Zac: Vanessa…- Sussurrava no ouvindo dela tentando a despertar. – Vanessa…
Vanessa: Zac? – Abri-o os olhos levantado rápido o corpo ficou sentada e corada pelo sonho que estava a ter; mas como também ela era boba, ele não podia adivinhar o que ia na mente dela. – Que fazes aqui?

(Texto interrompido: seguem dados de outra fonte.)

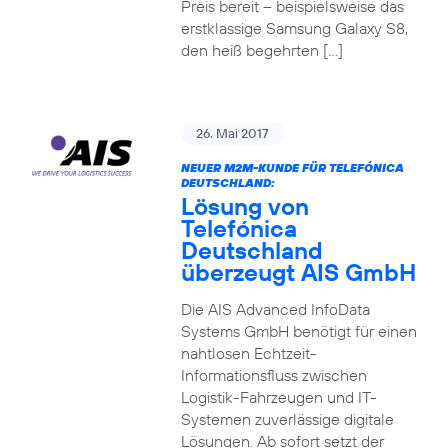
Preis bereit – beispielsweise das
erstklassige Samsung Galaxy S8,
den heiß begehrten […]
26. Mai 2017
NEUER M2M-KUNDE FÜR TELEFÓNICA
DEUTSCHLAND:
Lösung von
Telefónica
Deutschland
überzeugt AIS GmbH
Die AIS Advanced InfoData
Systems GmbH benötigt für einen
nahtlosen Echtzeit-
Informationsfluss zwischen
Logistik-Fahrzeugen und IT-
Systemen zuverlässige digitale
Lösungen. Ab sofort setzt der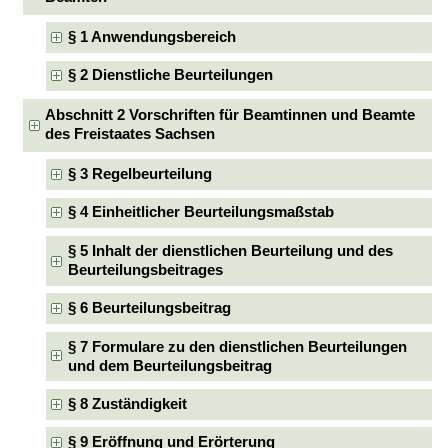
§ 1 Anwendungsbereich
§ 2 Dienstliche Beurteilungen
Abschnitt 2 Vorschriften für Beamtinnen und Beamte
des Freistaates Sachsen
§ 3 Regelbeurteilung
§ 4 Einheitlicher Beurteilungsmaßstab
§ 5 Inhalt der dienstlichen Beurteilung und des
Beurteilungsbeitrages
§ 6 Beurteilungsbeitrag
§ 7 Formulare zu den dienstlichen Beurteilungen
und dem Beurteilungsbeitrag
§ 8 Zuständigkeit
§ 9 Eröffnung und Erörterung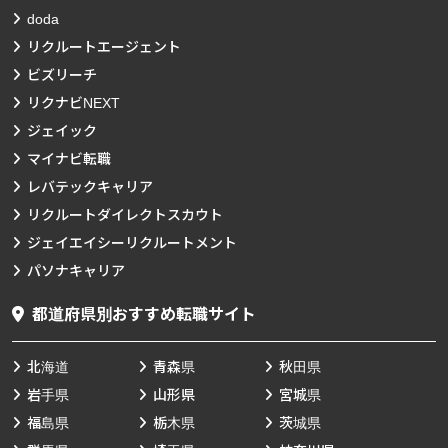
doda
リクルートエージェント
ビズリーチ
リクナビNEXT
ジェイック
マイナビ転職
レバテックキャリア
リクルートダイレクトスカウト
ジェイエイシーリクルートメント
パソナキャリア
都道府県別おすすめ転職サイト
北海道
青森県
秋田県
岩手県
山形県
宮城県
福島県
栃木県
茨城県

Já são duas da manhã. – Olhou para o relógio que tinha em cima da banquinha que marcava as duas em ponto.
Zac: A sonhar comigo? – Brincou e Vanessa apenas corou mais um pouco, ele podia não ler mentes mas estava lá próximo, e só dela imaginar sentia o seu corpo queimar de vergonha. – Estou a brincar, vim falar contigo. – Se sentou na cama perto dos pés dela.

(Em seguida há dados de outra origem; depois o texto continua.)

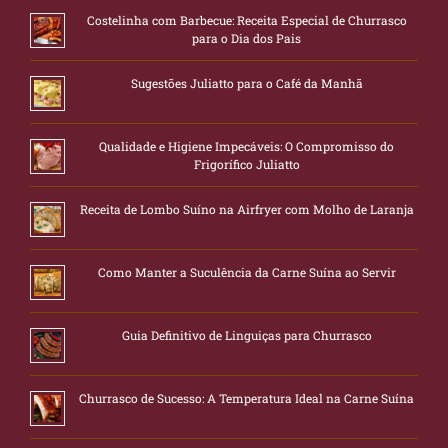
Costelinha com Barbecue: Receita Especial de Churrasco
para o Dia dos Pais
Sugestões Juliatto para o Café da Manhã
Qualidade e Higiene Impecáveis: O Compromisso do
Frigorífico Juliatto
Receita de Lombo Suíno na Airfryer com Molho de Laranja
Como Manter a Suculência da Carne Suína ao Servir
Guia Definitivo de Linguiças para Churrasco
Churrasco de Sucesso: A Temperatura Ideal na Carne Suína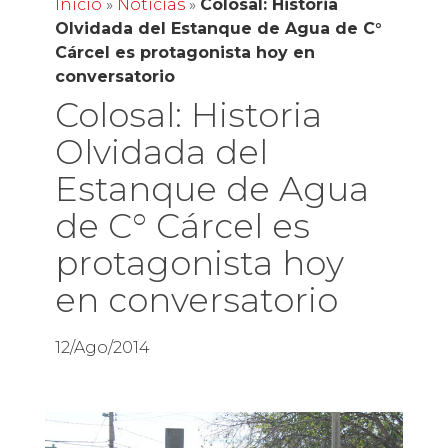
Inicio
»
Noticias
»
Colosal: Historia
Olvidada del Estanque de Agua de C°
Cárcel es protagonista hoy en
conversatorio
Colosal: Historia
Olvidada del
Estanque de Agua
de C° Cárcel es
protagonista hoy
en conversatorio
12/Ago/2014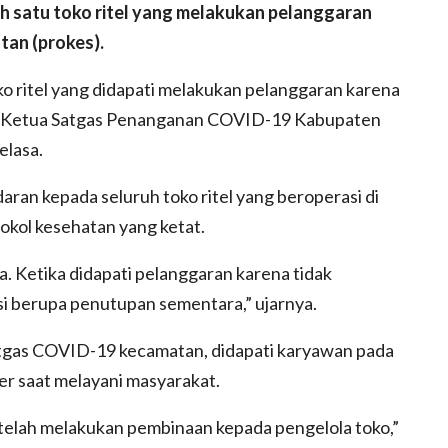
h satu toko ritel yang melakukan pelanggaran
tan (prokes).
o ritel yang didapati melakukan pelanggaran karena
ta Ketua Satgas Penanganan COVID-19 Kabupaten
elasa.
an kepada seluruh toko ritel yang beroperasi di
kol kesehatan yang ketat.
 Ketika didapati pelanggaran karena tidak
i berupa penutupan sementara,” ujarnya.
atgas COVID-19 kecamatan, didapati karyawan pada
er saat melayani masyarakat.
 telah melakukan pembinaan kepada pengelola toko,”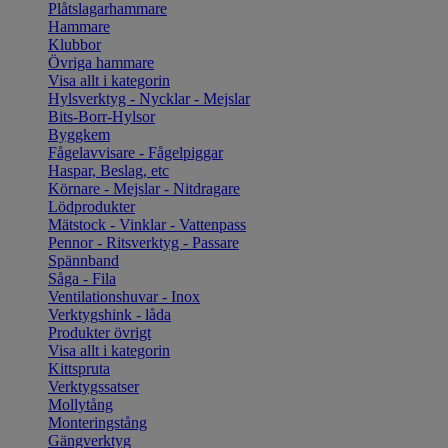
Plåtslagarhammare
Hammare
Klubbor
Övriga hammare
Visa allt i kategorin
Hylsverktyg - Nycklar - Mejslar
Bits-Borr-Hylsor
Byggkem
Fågelavvisare - Fågelpiggar
Haspar, Beslag, etc
Körnare - Mejslar - Nitdragare
Lödprodukter
Mätstock - Vinklar - Vattenpass
Pennor - Ritsverktyg - Passare
Spännband
Såga - Fila
Ventilationshuvar - Inox
Verktygshink - låda
Produkter övrigt
Visa allt i kategorin
Kittspruta
Verktygssatser
Mollytång
Monteringstång
Gängverktyg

Vanessa: O que se passa, estás com frio, precisas de mais cobertores? – Saio da cama mas ele logo a puxou para seu colo e Vanessa sentiu sua respiração parar em simultâneo com seu coração, mas seu corpo esse ferveu.
Zac: Na verdade o que eu preciso mesmo…- Rodou o corpo dela com um braço e com a outra mão desviou o cabelo dela para detrás da sua orelha. – Era de um beijo igual ao que demos está tarde. – Tentou a beijar mas ficou a morder o lábio com a vontade já que ela saltou do colo dele, nem ela sabia como tinha resistido.
Vanessa: Tu sabes que eu não posso. – Correu até á porta de seu quarto e a trancou, se a sua mãe entrasse a matava e isso era o mínimo.
Zac: Eu gosto muito de ti. – Abraçou por detrás e cheirou o seu pescoço, Vanessa sentiu que trancar a porta talvez não fosse o melhor.
Vanessa: Se gostas assim tanto de mim como dizes, prova mo. – Pediu tentando sair dos braços dele.
Zac: Vou provar-te. – Tentou prometer virando a de frente para si. – Adoro- te. – Passou a mão de leve pelo rosto dela.
Vanessa: Também te adoro. – Disse vendo ele abrir um grande sorriso, os olhos dele brilharam e ela por momento teve a sensação que os corações de ambos batiam em simultâneo e ela apenas tentava aguentar se nas próprias pernas que tremiam.
Zac: Vá lá…apenas um pequeno beijo. – Pediu fazendo biquinho.
Vanessa: Um pequeno…- Foi interrompida pela boca dele que caíram com alguma grosseria nos lábios dela, a força foi tanta que caíram na cama, ele ficou por cima, mas não foi bruto nem grosseiro, e as suas mãos apenas passavam pela cara dela, ela sentia se á vontade apesar de estarem num quarto naquela posição, ela sentia se bem com ele porque não estava a quebrar nenhum tipo de barreira que não devesse.
Zac: Melhor ir. – Abriu os olhos e disse sem vontade de sair de perto dela.- Antes que teu pai me acorde e me de o tal tiro.
Vanessa: Sim, é melhor ires. – Ele, saio de cima dela, beijando a rápido novamente e saio do quarto.